Miriam Brysk - February 7, 2004

Jews of Vilno

So my, my father worked there, my, my uh, my--oh, I, I just want to say that as the Germans were about to enter Lida, my uncle Sevek was informed by the Russians that he had to go to Central Asia or they were going to kill him. And so we said our tearful goodbyes and he was taken away. And, uh...

With his wife?

No he wasn't married.

He wasn't married.

And my, and my aunt Ala's husband had found, had found a, a job. He was a tinsmith and he found a job working in one of the factories. So we, we lived in this ghetto uh, and the number of Jews varied because while there were Jews from Lida, they also would take Jews from small little shtetlekh around and put them together, so the ghetto had never had a stable population. And...

Was there typhus?

I don't remember typhus. There was typhus in the forest, when we get to the partisans but not--I don't remember. There were infectious diseases. I don't, I don't know that I would have known one from another exactly then. But uh, uh, one, one thing that happened was that uh, the situation in the Vilno ghetto, as bad as it, as it was in our area, things in Vilno were much worse already. They got bad, really bad, and they started killing really early.
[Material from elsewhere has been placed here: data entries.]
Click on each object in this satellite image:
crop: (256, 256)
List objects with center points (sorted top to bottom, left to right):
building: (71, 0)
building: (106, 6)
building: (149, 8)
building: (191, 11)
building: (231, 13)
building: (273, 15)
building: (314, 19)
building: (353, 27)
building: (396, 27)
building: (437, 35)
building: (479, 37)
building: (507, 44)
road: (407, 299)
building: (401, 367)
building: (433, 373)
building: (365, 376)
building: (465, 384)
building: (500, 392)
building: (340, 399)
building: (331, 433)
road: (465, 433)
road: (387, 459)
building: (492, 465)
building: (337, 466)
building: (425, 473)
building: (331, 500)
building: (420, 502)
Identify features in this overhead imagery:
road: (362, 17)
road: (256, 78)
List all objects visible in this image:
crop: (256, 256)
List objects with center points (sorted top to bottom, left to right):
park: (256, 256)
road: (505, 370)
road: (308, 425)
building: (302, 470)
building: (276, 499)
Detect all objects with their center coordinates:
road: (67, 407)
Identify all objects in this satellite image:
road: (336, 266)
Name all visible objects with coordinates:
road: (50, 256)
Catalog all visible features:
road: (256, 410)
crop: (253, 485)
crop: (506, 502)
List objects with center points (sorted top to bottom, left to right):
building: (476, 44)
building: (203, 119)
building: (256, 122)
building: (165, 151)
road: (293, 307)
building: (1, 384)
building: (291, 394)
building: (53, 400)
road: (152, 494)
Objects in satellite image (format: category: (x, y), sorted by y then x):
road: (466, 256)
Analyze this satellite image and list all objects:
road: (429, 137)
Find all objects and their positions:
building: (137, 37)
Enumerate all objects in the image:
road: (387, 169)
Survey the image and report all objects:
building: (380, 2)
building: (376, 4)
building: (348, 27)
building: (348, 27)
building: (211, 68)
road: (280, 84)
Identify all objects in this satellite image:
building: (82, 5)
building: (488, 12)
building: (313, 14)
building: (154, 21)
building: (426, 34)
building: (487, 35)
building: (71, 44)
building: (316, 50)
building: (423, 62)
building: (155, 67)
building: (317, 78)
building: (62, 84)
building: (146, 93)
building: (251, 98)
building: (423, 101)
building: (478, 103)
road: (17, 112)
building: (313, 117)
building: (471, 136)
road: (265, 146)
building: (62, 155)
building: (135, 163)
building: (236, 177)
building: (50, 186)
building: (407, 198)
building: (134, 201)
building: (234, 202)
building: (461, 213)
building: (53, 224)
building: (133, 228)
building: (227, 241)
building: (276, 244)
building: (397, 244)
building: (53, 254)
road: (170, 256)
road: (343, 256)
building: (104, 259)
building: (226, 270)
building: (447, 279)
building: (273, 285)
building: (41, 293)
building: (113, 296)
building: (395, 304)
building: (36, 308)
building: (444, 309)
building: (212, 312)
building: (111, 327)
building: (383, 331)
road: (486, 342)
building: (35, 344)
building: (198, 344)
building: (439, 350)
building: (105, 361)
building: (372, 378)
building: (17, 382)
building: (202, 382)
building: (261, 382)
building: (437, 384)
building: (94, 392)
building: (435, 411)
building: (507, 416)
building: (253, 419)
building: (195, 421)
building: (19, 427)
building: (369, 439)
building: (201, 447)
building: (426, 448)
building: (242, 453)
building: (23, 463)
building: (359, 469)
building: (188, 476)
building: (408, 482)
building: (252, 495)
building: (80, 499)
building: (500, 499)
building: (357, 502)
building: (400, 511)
And so some several hundred Jews escaped Lida--escaped uh, Vilno and somehow made their way into Lida, and the Judenrat was able to secure their papers and find them jobs, which was a massive undertaking, but it was done. Concurrently with this, a group of Jewish thieves from the ghetto--and there was this priest who had amassed a lot of Jewish things and they, they robbed him. And the Germans heard of this and they right away wanted the, the people to kill them. And in order to save their own lives, the robbers betrayed who the Jews of Vilno were. And everybody was--and one of the Jews by the way was uh, was a doctor ??? a famous uh, surgeon that my father trained with in--at the medical school. And he had come and, and lived with us in the ghetto. He had come from Vilno, he was one of those Jews. So one day, it was the middle of the winter, it was cold, frigid. Everybody had to get out. They passed the Jews, you know, like into a, a small area so they could go one through one at a time, and the robbers identified all the Jews of Vilno, which were killed a couple days later--they were shot. All those who could not go uh, I mean, all those like some very young children or, or sickly older people who couldn't get up and to go out in the morning, when they--people returned after, after the Aktion, they had their knives there--with knives their, their throats were slit and they were lying in pools of blood. So that's how the Vilno Jews...

Did you see any of this?

What?

Did you see any of this?

I, I--they were killed a couple days later and nobody in our house was left behind, so--I mean, it was common knowledge, but it wasn't in my house. Nobody was left.